In the 1980s, rechargeable lithium metal batteries that used liquid electrolytes were considered the next big thing, penetrating the market in early portable phones. But they had a propensity to combust when charged. The lithium atoms that shuttle between the electrodes tended to build tree-like filaments called dendrites on the electrode surfaces, eventually shorting the battery and igniting the flammable electrolyte.
The lithium ion battery — a more stable but less energy-dense technology — was introduced in 1991 and quickly became the new standard. These batteries replaced lithium metal with graphite anodes that absorb the lithium and prevent dendrites from forming but also come with performance costs. Current lithium ion batteries max out with a total energy density around 600 watt-hours per liter (Wh/L) at the cell level. In principal, solid-state batteries can reach 1,200 Wh/L.
By using a ceramic, solid-state electrolyte, engineers can harness the power of lithium metal batteries without the historic issues of poor durability and short-circuiting. A rechargeable battery technology was developed that could double the output of today’s lithium ion cells — drastically extending electric vehicle ranges and time between cellphone charges — without taking up any added space.
To solve lithium metal’s combustion problem, a ceramic layer was created that stabilizes the surface, keeping dendrites from forming and preventing fires. It allows batteries to harness the benefits of lithium metal — energy density and high conductivity — without the dangers of fire or degradation over time.
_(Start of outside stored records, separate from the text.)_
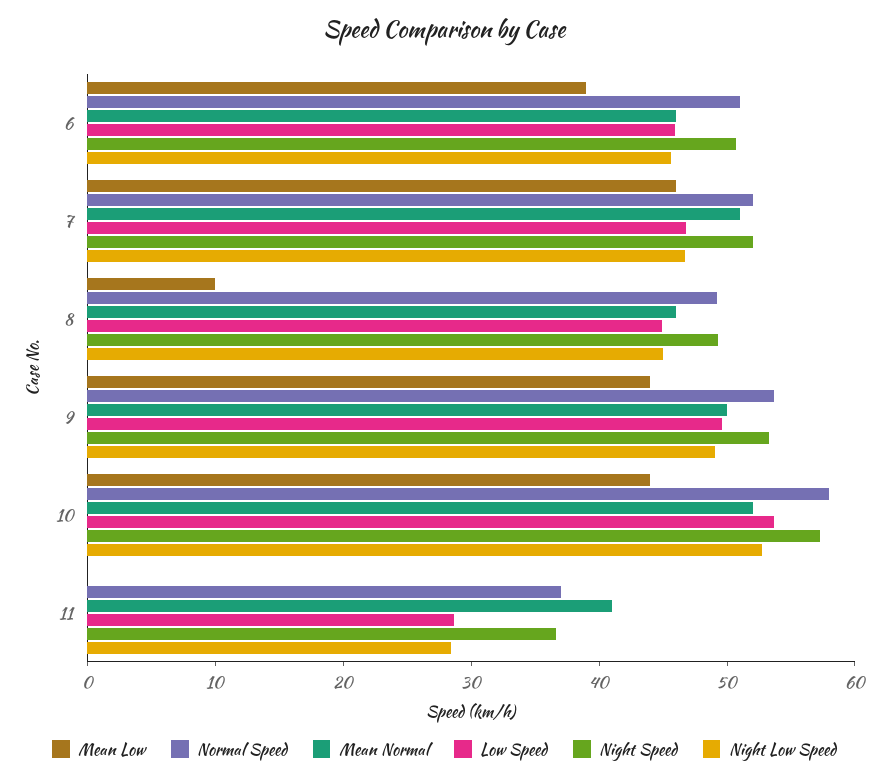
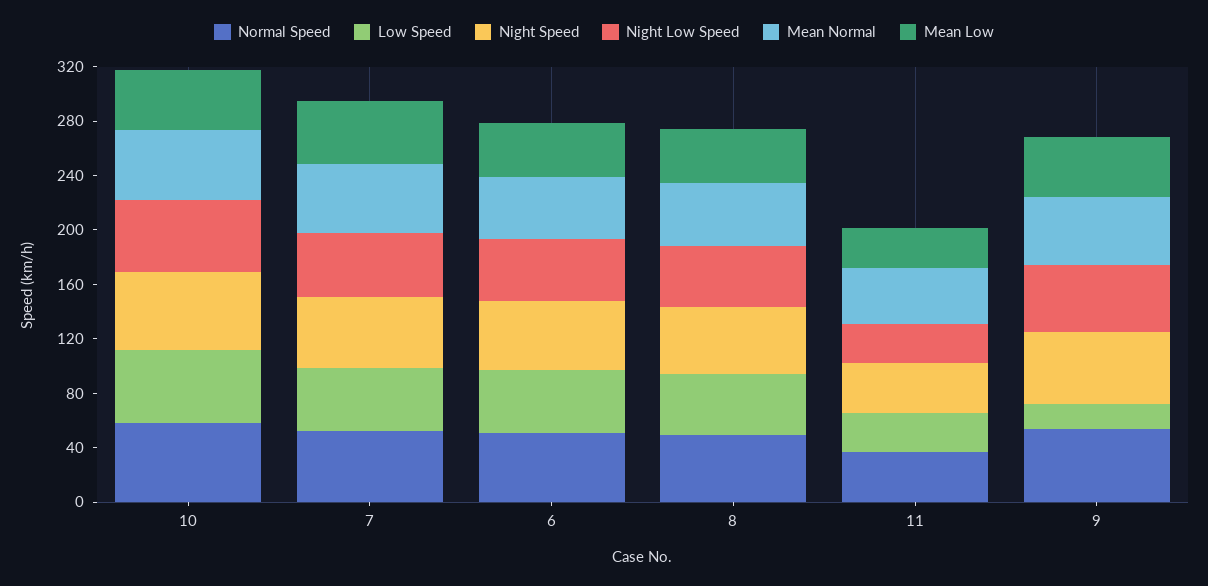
  {
    "Mean Low": {
      "6": 40,
      "7": 46,
-     "8": 10,
+     "8": 40,
      "9": 44,
      "10": 44,
-     "11": 0
+     "11": 30
    },
    "Normal Speed": {
      "6": 52,
      "7": 52,
      "8": 50,
      "9": 54,
      "10": 58,
      "11": 38
    },
    "Mean Normal": {
      "6": 46,
      "7": 52,
      "8": 46,
      "9": 50,
      "10": 52,
      "11": 42
    },
    "Low Speed": {
      "6": 46,
      "7": 46,
      "8": 44,
-     "9": 50,
+     "9": 20,
      "10": 54,
      "11": 28
    },
    "Night Speed": {
      "6": 50,
      "7": 52,
      "8": 50,
      "9": 54,
      "10": 58,
      "11": 36
    },
    "Night Low Speed": {
      "6": 46,
      "7": 46,
      "8": 46,
      "9": 50,
      "10": 52,
      "11": 28
    }
  }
In earlier solid-state electrolyte tests, lithium metal grew through the ceramic electrolyte at low charging rates, causing a short circuit like that in liquid cells. The problem was solved with chemical and mechanical treatments that provide a pristine surface for lithium to plate evenly, effectively suppressing the formation of dendrites or filaments. Not only does this improve safety, it enables a dramatic improvement in charging rates. Until now, the rates at which lithium could be plated would mean a lithium metal car battery would need to charge more than 20 to 50 hours to get to full power. The new battery can be charged in three hours or less.
In testing the ceramic electrolyte, no visible degradation is observed after long-term cycling. Bulk solid-state electrolytes enable cells that are a drop-in replacement for current lithium ion batteries and could leverage existing battery manufacturing technology.